You start out by noting that, contrary to mathematics, physical theory always includes an issue of vagueness: initial conditions are contingent facts about the world that can only be imperfectly known, thus making all of our predictions---and hence, beliefs---essentially probabilistic.
Furthermore, the very means we use to interrogate the world to check our predictions turn out to be, themselves, dependent on yet further assumptions, theories, and contingencies---a point sometimes framed as the 'theory-ladenness of data'. We do not simply observe the world; our means of observation themselves contain nontrivial assumptions that are usually ignored.
On top of that, what we do end up believing ends up defining who we are---making any attack on our beliefs, whether by argument or by unwelcome fact, an attack on our very self-image, against which, we must defend ourselves. Hence, we close ourselves against that which does not already fit our beliefs.

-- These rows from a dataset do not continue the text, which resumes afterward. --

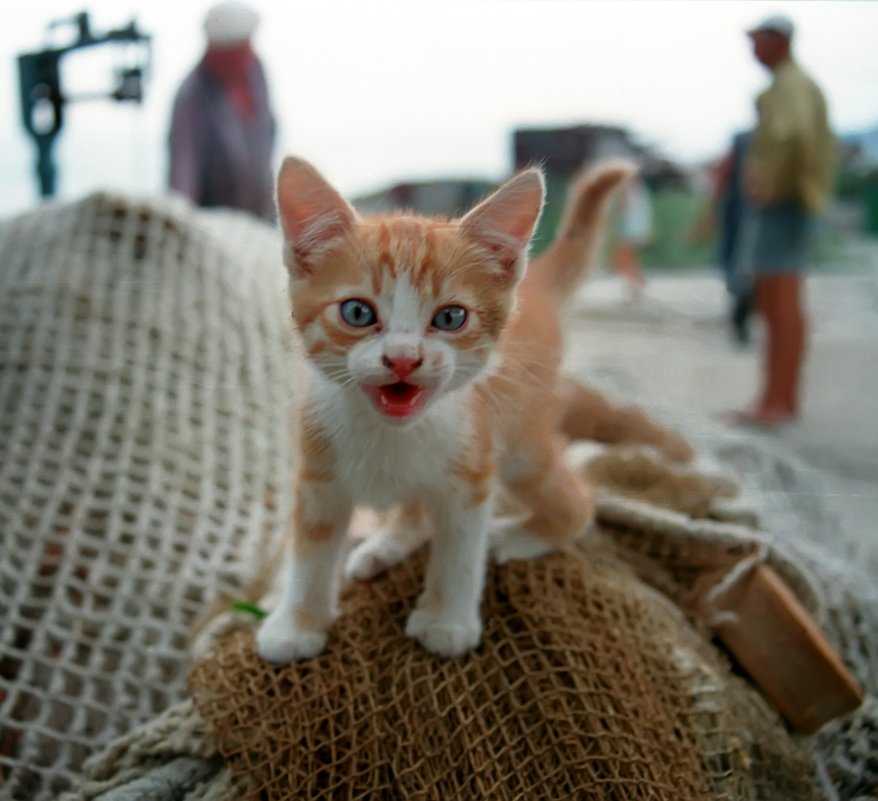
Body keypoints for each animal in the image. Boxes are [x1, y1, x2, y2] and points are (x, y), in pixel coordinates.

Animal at [258, 156, 628, 664]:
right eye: (357, 312)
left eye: (451, 317)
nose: (403, 359)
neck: (391, 434)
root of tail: (534, 287)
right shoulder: (318, 477)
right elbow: (310, 553)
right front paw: (296, 624)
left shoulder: (472, 470)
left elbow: (459, 551)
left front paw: (446, 621)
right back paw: (386, 545)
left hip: (522, 441)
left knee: (579, 501)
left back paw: (519, 535)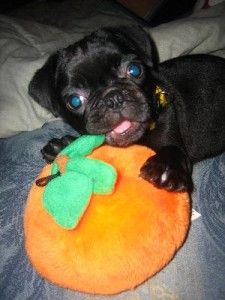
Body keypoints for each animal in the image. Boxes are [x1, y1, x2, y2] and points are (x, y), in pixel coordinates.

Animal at [29, 25, 225, 192]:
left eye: (134, 70)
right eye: (75, 101)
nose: (113, 98)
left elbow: (175, 149)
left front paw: (165, 167)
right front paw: (64, 145)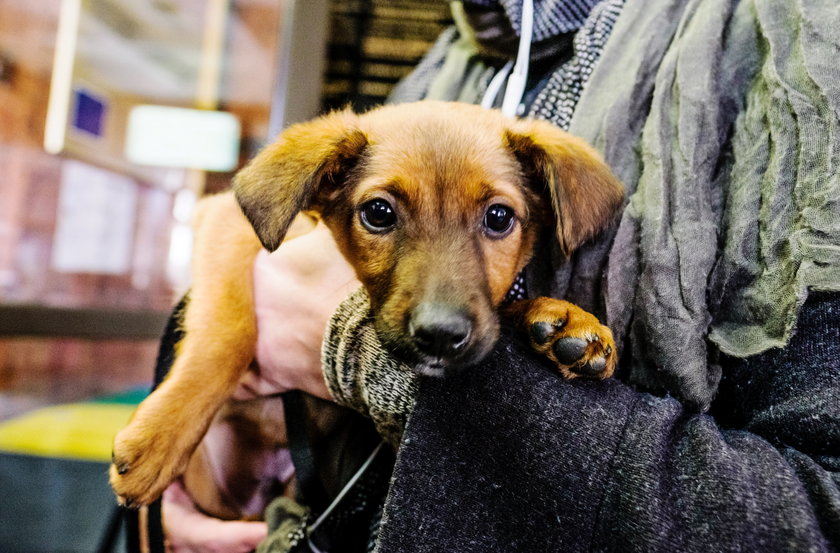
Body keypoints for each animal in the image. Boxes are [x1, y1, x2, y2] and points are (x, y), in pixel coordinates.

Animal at [108, 101, 624, 506]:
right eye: (378, 213)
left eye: (499, 217)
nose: (440, 335)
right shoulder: (224, 224)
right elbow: (228, 332)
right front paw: (161, 435)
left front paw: (564, 322)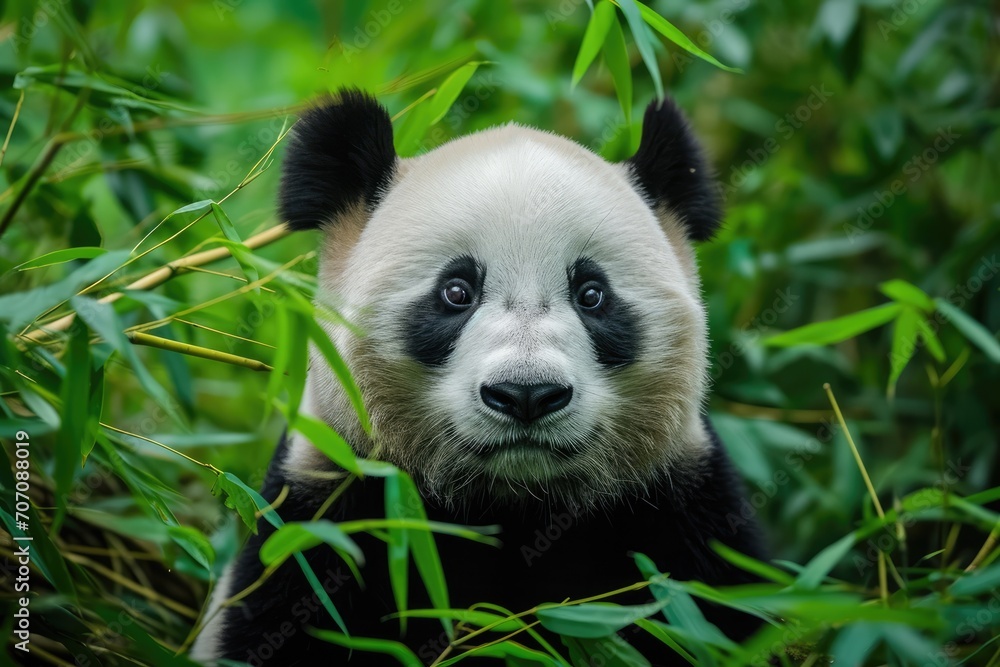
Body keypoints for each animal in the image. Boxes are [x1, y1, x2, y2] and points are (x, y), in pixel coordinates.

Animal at [192, 89, 765, 666]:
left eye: (592, 294)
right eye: (456, 291)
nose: (527, 394)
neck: (513, 504)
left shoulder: (680, 511)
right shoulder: (327, 508)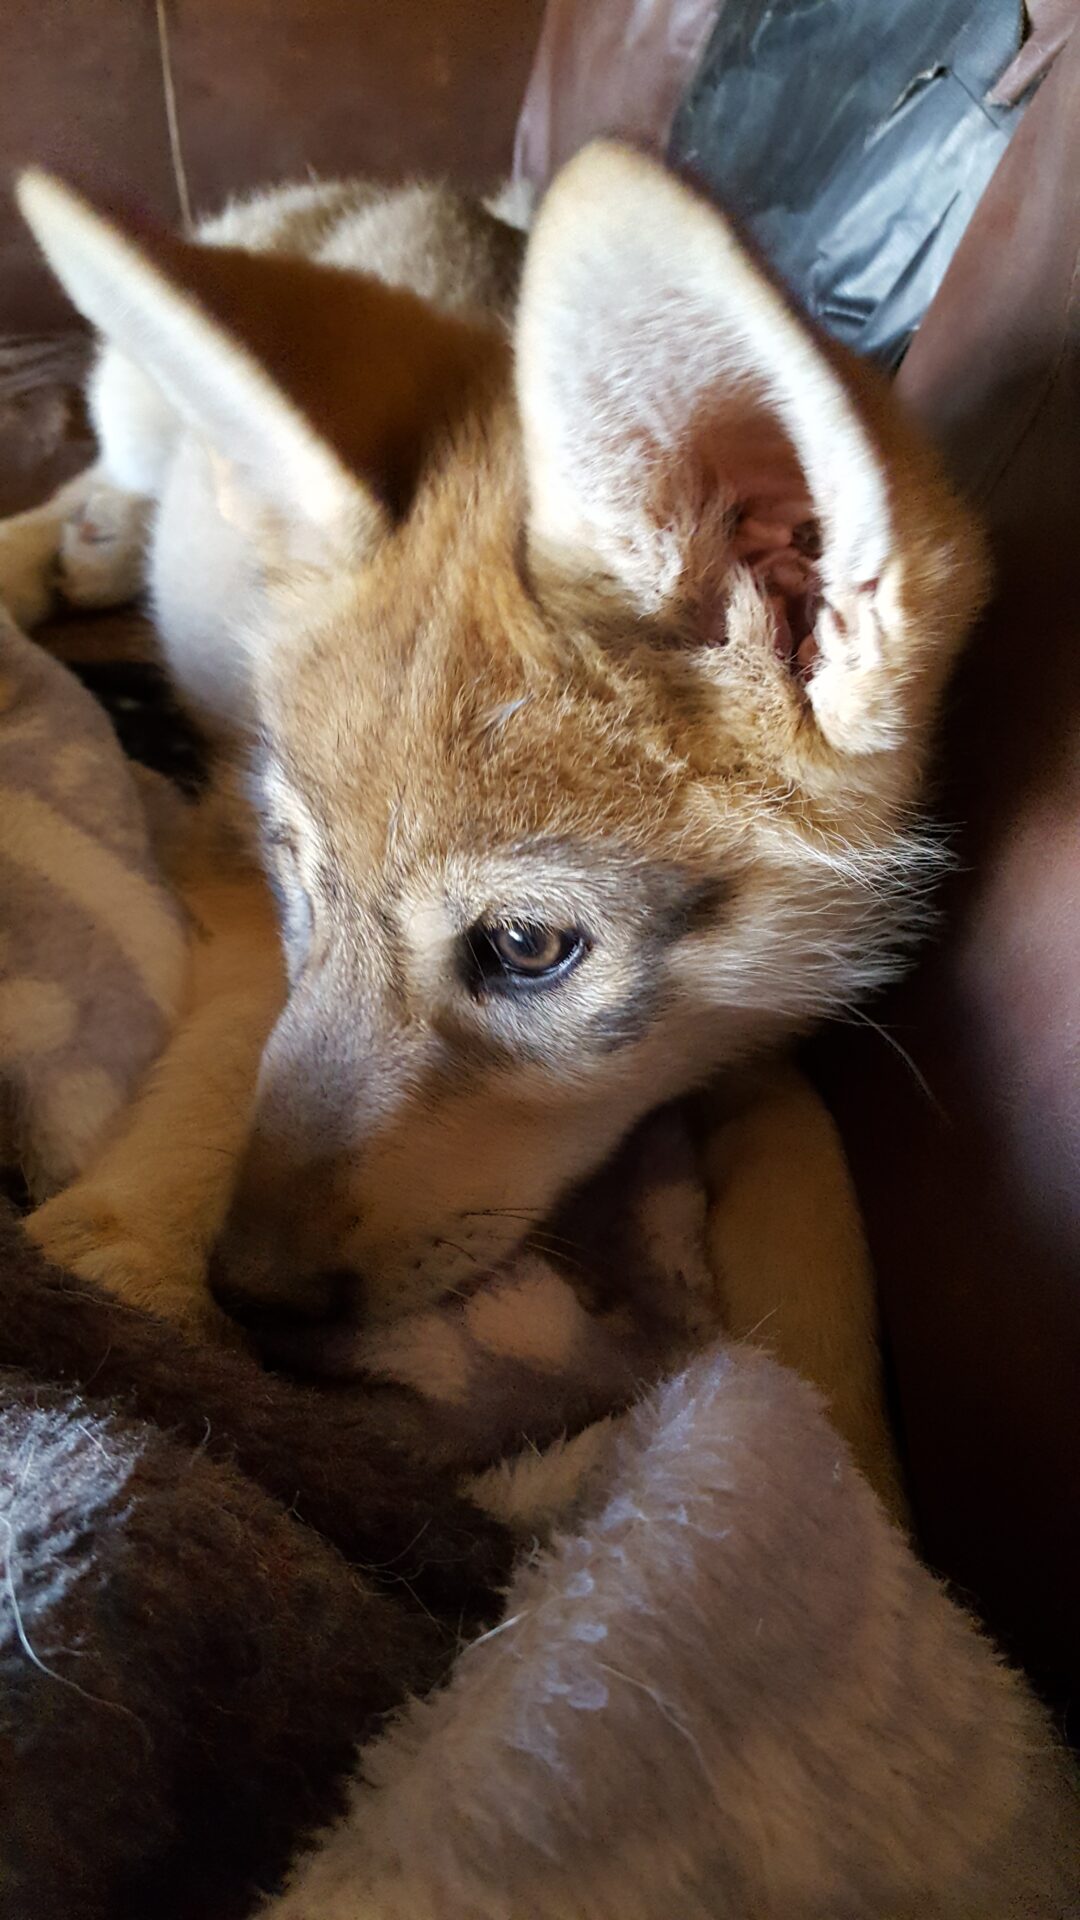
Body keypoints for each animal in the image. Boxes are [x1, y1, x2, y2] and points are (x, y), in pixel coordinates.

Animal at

Human reasoning is not a truth-finding engine, but rather, a means of social cohesion---I was happy to see 'The Enigma of Reason' in your references, which, I think, defends a very sensible thesis regarding human cognition.
You also note the uncomputability of methods of inference. I wonder if you're familiar with Solomonoff's work on universal priors---essentially, it amounts to formalizing Occam's razor as preferring the most simple program, in the sense of algorithmic complexity, capable of reproducing a given set of data. It is possible to formulate a theory of inductive inference ('Solomonoff induction') on this basis---which naturally ends up being uncomputable, due to the uncomputability of Kolmogorov complexity.
Markus Hutter has proposed an artificial intelligence framework, the AIXI agent, based on this, and could show that it asymptotically solves every unknown problem in the same time (in the sense of time complexity) as a special-purpose problem solver. There is much interesting work on trying to find computable approximations to AIXI.
I agree regarding your remarks on the interpretation of quantum mechanics---there is simply too vast a space of possibilities, and too little constraint from data. However, I do believe that going in the other direction---that is, trying to reconstruct quantum mechanics from suitable fundamental assumptions, rather than trying to reconstruct the underlying ontology starting with the quantum formalism---to be possibly more fruitful. If you think that's interesting, perhaps you might want to have a look at my essay.
Cheers
Jochen